Inflation may have dropped to its lowest level for more than a year, but there was little to be cheery about in the latest official figures as food prices continued to race higher.
The data from the Office for National Statistics (ONS) showed Consumer Prices Index (CPI) inflation fell to 8.7% in April, down from 10.1% in March, as energy prices stabilised after sky-high rises a year ago.
However, food price inflation remained close to levels not seen for more than 45 years, at 19.3%, keeping household finances very much still under pressure.
– If inflation has dropped so sharply, why are experts so concerned by the latest figures?
The fall in inflation was expected to be far greater, with experts pencilling in a drop to 8.2% in April.
It was also higher than the 8.4% predicted by the Bank of England just two weeks ago.
CPI has come in higher than predicted for three months in a row now, as inflation has proven painfully stubborn.
And while welcome, the fall in inflation was expected, given that energy prices have stabilised since the energy price guarantee came into effect last October.
– What is behind April’s higher-than-expected inflation?
Rocketing food prices appear to be the key reason why inflation has failed to fall as fast as hoped.
On Tuesday, Chancellor Jeremy Hunt said the Government “stands ready” to update pricing rules after he spoke to representatives from the food industry to raise concerns over the sky-rocketing cost of groceries.
There have been some small signs that food prices may soon be on the descent, but retailers appear to be passing on little in the way of meaningful cuts, despite reporting that commodity prices are beginning to ease.
– What do the higher-than-expected inflation figures mean for me?
Economists are warning that April’s higher-than-forecast CPI may mean yet more interest rate rises on the cards, which will pile further pain on already financially stretched households.
It had been hoped that the May rise could be the last for a while, but experts said this month’s 8.7% reading increases the chances of further hikes.

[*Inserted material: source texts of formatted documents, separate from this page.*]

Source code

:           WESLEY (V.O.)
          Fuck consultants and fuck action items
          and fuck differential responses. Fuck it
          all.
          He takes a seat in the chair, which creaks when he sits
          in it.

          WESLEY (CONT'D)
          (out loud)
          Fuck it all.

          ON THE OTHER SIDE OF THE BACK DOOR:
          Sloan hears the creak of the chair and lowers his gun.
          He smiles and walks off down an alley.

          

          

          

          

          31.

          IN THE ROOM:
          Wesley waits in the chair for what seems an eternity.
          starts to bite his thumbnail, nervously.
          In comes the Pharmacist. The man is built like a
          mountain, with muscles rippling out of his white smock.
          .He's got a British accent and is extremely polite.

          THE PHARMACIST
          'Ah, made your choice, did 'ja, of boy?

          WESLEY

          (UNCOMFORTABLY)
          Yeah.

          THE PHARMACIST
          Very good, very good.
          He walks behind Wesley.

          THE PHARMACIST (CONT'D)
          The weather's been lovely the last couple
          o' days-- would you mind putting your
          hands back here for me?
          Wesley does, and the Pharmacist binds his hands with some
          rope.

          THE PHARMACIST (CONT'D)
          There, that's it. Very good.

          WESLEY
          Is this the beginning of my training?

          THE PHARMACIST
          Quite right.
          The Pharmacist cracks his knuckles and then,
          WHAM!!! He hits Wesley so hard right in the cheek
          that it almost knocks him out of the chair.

James Smith, an economist at ING, said data “undoubtedly puts pressure on the Bank of England to hike by another 25 basis points in June”.

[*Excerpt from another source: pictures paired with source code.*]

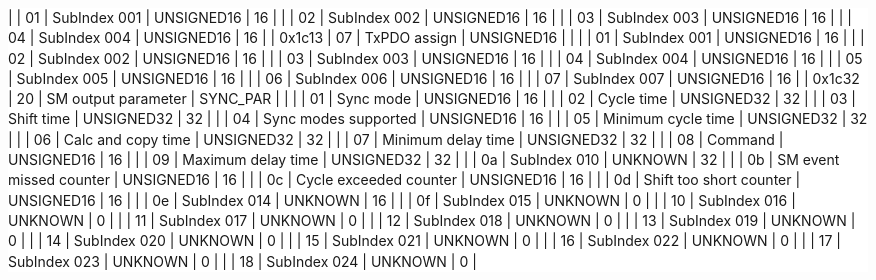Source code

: |           | 01 | SubIndex 001                                     | UNSIGNED16       | 16  |
|           | 02 | SubIndex 002                                     | UNSIGNED16       | 16  |
|           | 03 | SubIndex 003                                     | UNSIGNED16       | 16  |
|           | 04 | SubIndex 004                                     | UNSIGNED16       | 16  |
| 0x1c13    | 07 | TxPDO assign                                     | UNSIGNED16       |     |
|           | 01 | SubIndex 001                                     | UNSIGNED16       | 16  |
|           | 02 | SubIndex 002                                     | UNSIGNED16       | 16  |
|           | 03 | SubIndex 003                                     | UNSIGNED16       | 16  |
|           | 04 | SubIndex 004                                     | UNSIGNED16       | 16  |
|           | 05 | SubIndex 005                                     | UNSIGNED16       | 16  |
|           | 06 | SubIndex 006                                     | UNSIGNED16       | 16  |
|           | 07 | SubIndex 007                                     | UNSIGNED16       | 16  |
| 0x1c32    | 20 | SM output parameter                              | SYNC_PAR         |     |
|           | 01 | Sync mode                                        | UNSIGNED16       | 16  |
|           | 02 | Cycle time                                       | UNSIGNED32       | 32  |
|           | 03 | Shift time                                       | UNSIGNED32       | 32  |
|           | 04 | Sync modes supported                             | UNSIGNED16       | 16  |
|           | 05 | Minimum cycle time                               | UNSIGNED32       | 32  |
|           | 06 | Calc and copy time                               | UNSIGNED32       | 32  |
|           | 07 | Minimum delay time                               | UNSIGNED32       | 32  |
|           | 08 | Command                                          | UNSIGNED16       | 16  |
|           | 09 | Maximum delay time                               | UNSIGNED32       | 32  |
|           | 0a | SubIndex 010                                     | UNKNOWN          | 32  |
|           | 0b | SM event missed counter                          | UNSIGNED16       | 16  |
|           | 0c | Cycle exceeded counter                           | UNSIGNED16       | 16  |
|           | 0d | Shift too short counter                          | UNSIGNED16       | 16  |
|           | 0e | SubIndex 014                                     | UNKNOWN          | 16  |
|           | 0f | SubIndex 015                                     | UNKNOWN          | 0   |
|           | 10 | SubIndex 016                                     | UNKNOWN          | 0   |
|           | 11 | SubIndex 017                                     | UNKNOWN          | 0   |
|           | 12 | SubIndex 018                                     | UNKNOWN          | 0   |
|           | 13 | SubIndex 019                                     | UNKNOWN          | 0   |
|           | 14 | SubIndex 020                                     | UNKNOWN          | 0   |
|           | 15 | SubIndex 021                                     | UNKNOWN          | 0   |
|           | 16 | SubIndex 022                                     | UNKNOWN          | 0   |
|           | 17 | SubIndex 023                                     | UNKNOWN          | 0   |
|           | 18 | SubIndex 024                                     | UNKNOWN          | 0   |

But he added “it’s not a foregone conclusion, not least because we still have another set of data before the meeting”, and pointed to the fact that jobs and wages data have been “moving in the right direction”.
– When can we hope to see respite from the cost crisis?
Bank of England governor Andrew Bailey insisted in a Commons committee hearing with MPs on Tuesday that inflation has “turned the corner”.
It predicted earlier this month that inflation would fall to 5.1% in the fourth quarter of 2023, narrowly seeing the Government hit its target to halve inflation by the end of the year.
The latest inflation surprise has cast doubt over the Government achieving its goal, although Mr Hunt said the target was “still absolutely deliverable”.
– How can the Government be so sure it will hit its inflation target?
Energy prices are due to fall sharply from July, with Ofgem set to confirm on Thursday the new price cap level when the current energy price guarantee limiting bills to £2,500 a year comes to an end.
But if food prices fail to begin their descent soon and with prices still rising across the board on everything from rent to council tax, water and broadband bills, that inflation target could yet prove elusive.